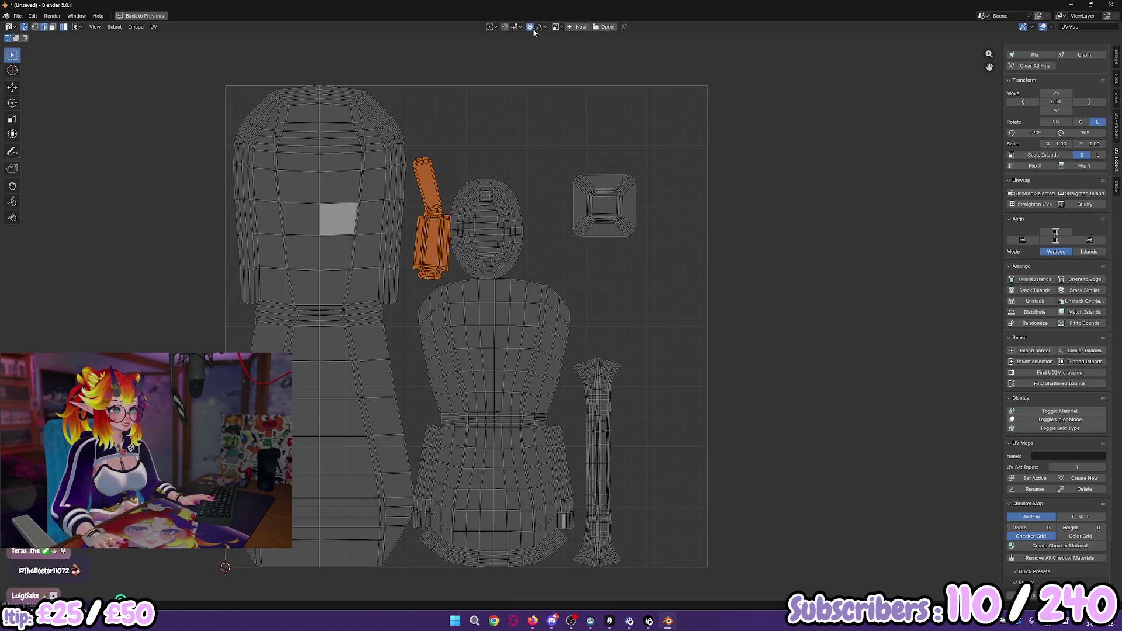
{"action": "key", "text": "g"}
{"action": "left_click", "coordinate": [621, 206]}
Step: Try resizing the armrest island, cancel to keep its size, and restore the split layout
{"action": "key", "text": "s"}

───

Show the lines of the data that hold the word "action".

COMPLETED TASK:
{"action": "key", "text": "g"}
{"action": "left_click", "coordinate": [621, 206]}
{"action": "key", "text": "s"}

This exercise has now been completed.